Unless you’ve been living under a rock you would’ve heard about Twitter. Now, it seems, even live presenters aren’t immune from it’s charms.
Speaker Olivia Mitchell blogged about using Twitter in a presentation. She provides some very useful tips on harnessing the power of this new social communication tool… Rather than re-blog those Twitter tips here I’ll link to Olivia’s post 8 things I learnt about using Twitter as a participation tool.
Laura Bergells over at Maniactive has written some of her own tips on Twitter and presentations in her post, how Twitter can enhance your presentation.
I have dipped by to into the world of Twitter, but have yet to fully dive in. So I am not sure how having members of your audience Tweet during your presentation, or as opportune times during breaks, can be of real benefit.
I think that Twitter is a potentially great tool. We have already seen examples in the media of how helpful and powerful it can be. But I feel that it could be potentially distracting.
Not only distracting for the speaker watching members of his audience Tweet, but also distracting for the audience if the speaker Tweets. And also it could be distracting for everyone not on Twitter. It’s potentially a way to distance and disconnect from certain parts of your audience, which you don’t want to do.
Olivia goes some way to redress this balance. But in my own line of speaking using humour as I do, surely twitter would be a distraction to the audience’s focus.
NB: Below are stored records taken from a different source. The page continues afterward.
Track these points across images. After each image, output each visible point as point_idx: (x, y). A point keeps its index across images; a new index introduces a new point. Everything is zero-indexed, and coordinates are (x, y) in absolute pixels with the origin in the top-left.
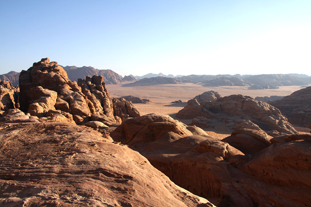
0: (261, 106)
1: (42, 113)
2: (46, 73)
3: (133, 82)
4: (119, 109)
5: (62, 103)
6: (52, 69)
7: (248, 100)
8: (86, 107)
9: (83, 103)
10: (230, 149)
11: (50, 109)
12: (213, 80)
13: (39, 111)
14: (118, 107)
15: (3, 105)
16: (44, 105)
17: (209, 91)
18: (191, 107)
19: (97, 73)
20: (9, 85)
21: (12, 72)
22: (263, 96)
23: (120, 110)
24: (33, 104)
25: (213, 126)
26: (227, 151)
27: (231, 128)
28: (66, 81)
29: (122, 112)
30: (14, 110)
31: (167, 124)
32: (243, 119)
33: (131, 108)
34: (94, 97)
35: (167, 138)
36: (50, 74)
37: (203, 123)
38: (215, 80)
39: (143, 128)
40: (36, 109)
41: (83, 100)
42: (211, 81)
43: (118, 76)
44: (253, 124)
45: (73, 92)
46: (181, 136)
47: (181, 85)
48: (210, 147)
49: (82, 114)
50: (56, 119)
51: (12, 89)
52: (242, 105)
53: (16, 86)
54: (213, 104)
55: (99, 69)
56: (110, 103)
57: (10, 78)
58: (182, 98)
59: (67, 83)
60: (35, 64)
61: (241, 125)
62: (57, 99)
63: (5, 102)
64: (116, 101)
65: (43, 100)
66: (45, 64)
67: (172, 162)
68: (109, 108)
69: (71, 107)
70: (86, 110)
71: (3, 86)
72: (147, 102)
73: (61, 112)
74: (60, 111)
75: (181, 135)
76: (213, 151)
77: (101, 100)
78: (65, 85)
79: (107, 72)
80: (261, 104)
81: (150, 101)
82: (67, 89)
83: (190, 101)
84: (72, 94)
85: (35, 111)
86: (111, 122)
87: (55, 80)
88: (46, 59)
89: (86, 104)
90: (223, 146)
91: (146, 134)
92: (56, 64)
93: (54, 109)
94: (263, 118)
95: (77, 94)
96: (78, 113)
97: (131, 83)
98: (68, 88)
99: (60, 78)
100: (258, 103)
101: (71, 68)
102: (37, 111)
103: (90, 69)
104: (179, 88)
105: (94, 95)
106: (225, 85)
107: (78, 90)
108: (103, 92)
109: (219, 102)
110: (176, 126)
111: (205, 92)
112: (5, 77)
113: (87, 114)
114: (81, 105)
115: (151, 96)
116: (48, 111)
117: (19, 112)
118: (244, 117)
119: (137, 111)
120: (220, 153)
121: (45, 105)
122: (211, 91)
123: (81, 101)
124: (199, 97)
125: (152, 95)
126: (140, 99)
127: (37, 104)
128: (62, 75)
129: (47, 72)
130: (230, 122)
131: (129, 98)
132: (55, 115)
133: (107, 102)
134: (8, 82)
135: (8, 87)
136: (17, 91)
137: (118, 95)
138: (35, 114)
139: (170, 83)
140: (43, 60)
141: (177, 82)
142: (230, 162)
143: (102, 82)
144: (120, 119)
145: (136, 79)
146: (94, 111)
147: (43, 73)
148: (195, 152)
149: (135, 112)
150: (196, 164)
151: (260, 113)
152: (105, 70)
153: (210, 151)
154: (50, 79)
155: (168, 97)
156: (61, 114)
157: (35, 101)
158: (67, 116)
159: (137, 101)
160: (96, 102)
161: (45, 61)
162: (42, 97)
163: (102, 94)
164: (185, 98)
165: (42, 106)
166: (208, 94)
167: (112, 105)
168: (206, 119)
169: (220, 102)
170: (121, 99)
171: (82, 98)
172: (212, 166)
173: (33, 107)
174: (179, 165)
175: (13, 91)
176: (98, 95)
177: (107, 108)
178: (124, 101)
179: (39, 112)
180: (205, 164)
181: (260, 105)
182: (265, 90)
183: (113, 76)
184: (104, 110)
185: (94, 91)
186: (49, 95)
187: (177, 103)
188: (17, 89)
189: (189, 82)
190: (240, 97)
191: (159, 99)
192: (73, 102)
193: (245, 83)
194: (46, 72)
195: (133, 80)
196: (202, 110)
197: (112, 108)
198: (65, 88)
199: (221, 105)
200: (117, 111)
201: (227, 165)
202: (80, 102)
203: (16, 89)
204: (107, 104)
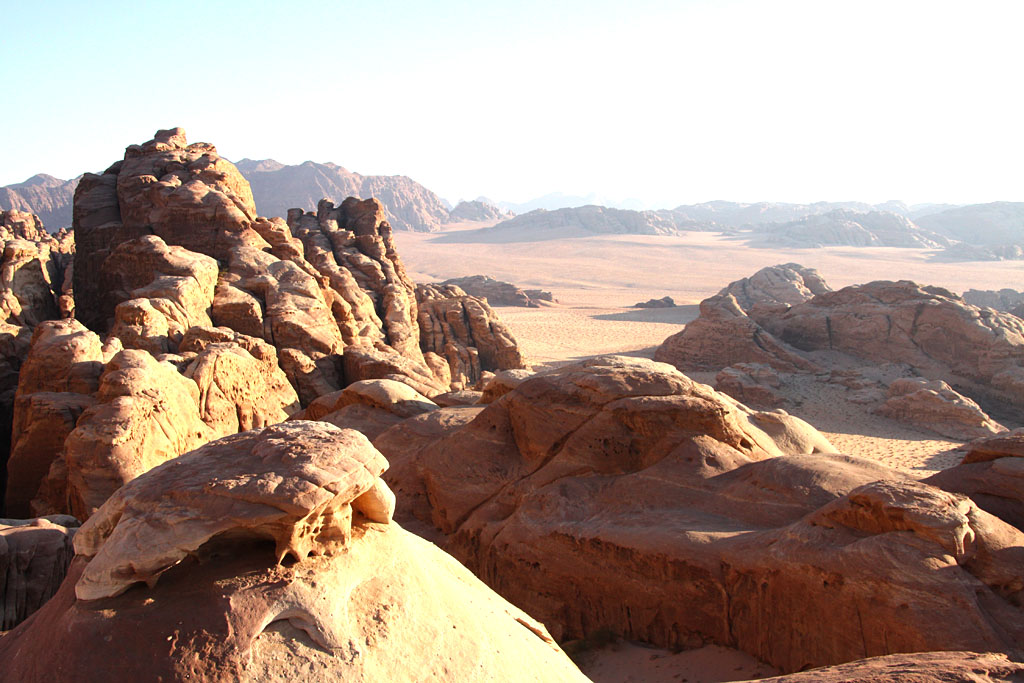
0: (992, 326)
1: (161, 336)
2: (173, 184)
3: (490, 224)
4: (442, 327)
5: (235, 301)
6: (199, 171)
7: (938, 302)
8: (326, 318)
9: (316, 303)
10: (981, 526)
11: (194, 323)
12: (799, 223)
13: (153, 329)
14: (436, 320)
15: (17, 304)
16: (170, 308)
17: (780, 266)
18: (713, 325)
19: (355, 188)
20: (30, 226)
21: (38, 179)
22: (996, 288)
23: (443, 332)
24: (131, 302)
25: (799, 399)
26: (973, 535)
27: (869, 409)
28: (249, 218)
29: (451, 340)
30: (64, 325)
31: (690, 404)
32: (917, 375)
33: (487, 323)
34: (350, 281)
35: (690, 460)
36: (190, 189)
37: (759, 386)
38: (803, 222)
39: (591, 417)
40: (142, 324)
41: (313, 293)
42: (791, 224)
43: (435, 203)
44: (958, 397)
45: (277, 260)
46: (746, 456)
47: (673, 239)
48: (898, 515)
49: (311, 344)
50: (218, 363)
51: (44, 240)
52: (914, 322)
53: (57, 231)
54: (799, 317)
55: (365, 174)
56: (408, 301)
57: (34, 200)
58: (678, 290)
59: (254, 226)
60: (132, 151)
61: (911, 399)
62: (216, 287)
63: (27, 292)
64: (428, 294)
65: (166, 289)
66: (168, 151)
67: (728, 566)
68: (406, 323)
69: (267, 316)
70: (326, 331)
71: (8, 229)
72: (543, 301)
73: (235, 336)
74: (228, 332)
75: (744, 449)
76: (912, 530)
77: (376, 291)
78: (246, 232)
79: (395, 185)
80: (992, 320)
81: (554, 297)
82: (254, 248)
83: (710, 303)
84: (274, 268)
85: (138, 329)
86: (419, 377)
87: (209, 215)
88: (174, 132)
89: (324, 306)
90: (956, 512)
91: (606, 441)
92: (212, 154)
93: (206, 324)
94: (998, 375)
95: (291, 268)
96: (297, 342)
97: (484, 230)
98: (256, 244)
99: (228, 207)
100: (978, 315)
101: (261, 169)
102: (145, 331)
103: (330, 172)
104: (664, 250)
105: (350, 274)
106: (844, 244)
107: (296, 253)
108: (381, 263)
109: (820, 309)
110: (723, 416)
111: (767, 269)
112: (15, 198)
113: (331, 347)
114: (307, 310)
115: (557, 280)
116: (187, 332)
117: (81, 334)
118: (920, 367)
119: (507, 336)
120: (944, 541)
121: (173, 307)
122: (791, 265)
123: (307, 294)
124: (742, 287)
125: (562, 277)
126: (515, 289)
127: (145, 304)
128: (234, 194)
129: (180, 183)
130: (866, 385)
131: (474, 285)
132: (213, 349)
133: (398, 301)
134: (27, 215)
135: (27, 234)
136: (59, 249)
137: (433, 271)
138: (137, 340)
139: (630, 230)
140: (163, 136)
141: (657, 229)
142: (988, 581)
143: (378, 224)
144: (446, 363)
145: (501, 212)
146: (354, 334)
147: (163, 187)
148: (826, 528)
149: (500, 341)
150: (842, 583)
151: (985, 355)
152: (387, 179)
153: (897, 530)
154: (192, 211)
155: (621, 284)
156: (236, 345)
157: (136, 292)
158: (256, 353)
159: (507, 296)
160: (356, 300)
161: (171, 140)
162: (163, 277)
163: (379, 267)
164: (687, 290)
165: (163, 311)
166: (777, 275)
167: (417, 311)
168: (771, 371)
169: (827, 310)
170: (447, 288)
171: (312, 285)
172: (917, 592)
173: (131, 314)
174: (763, 580)
175: (46, 248)
176: (365, 274)
177: (399, 321)
178: (460, 297)
179: (150, 334)
180: (883, 585)
181: (988, 323)
182: (1004, 262)
183: (417, 202)
184: (386, 328)
185: (347, 257)
186: (186, 272)
187: (657, 309)
188: (60, 242)
189: (703, 230)
190: (906, 290)
191: (589, 292)
192: (278, 298)
193: (922, 234)
194: (175, 182)
195: (491, 216)
196: (755, 337)
197: (416, 323)
198: (246, 243)
199: (828, 321)
200: (434, 332)
201: (977, 593)
202: (302, 300)
203: (57, 242)
204: (399, 309)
Therefore, the laughter potential would be diminished.
Admittedly, I am talking about this as a bit of an outsider right now. I haven’t fully engaged with Twitter myself, nor have I decided to experiment and introduce, or welcome, Twitter into my speeches or presentations.
By engaging with a tool like Twitter directly into your presentations, you have to think in a different way. You can just hope that Twitter and your presentation will automatically sync up.
The fact that Twitter predominantly exists as a 140 character micro-blogging communciation tool, means that we have to potentially think it bite-sized chunks which will allow people to Tweet, or Re-Tweet, your message and soundbites to others in the Twitterverse.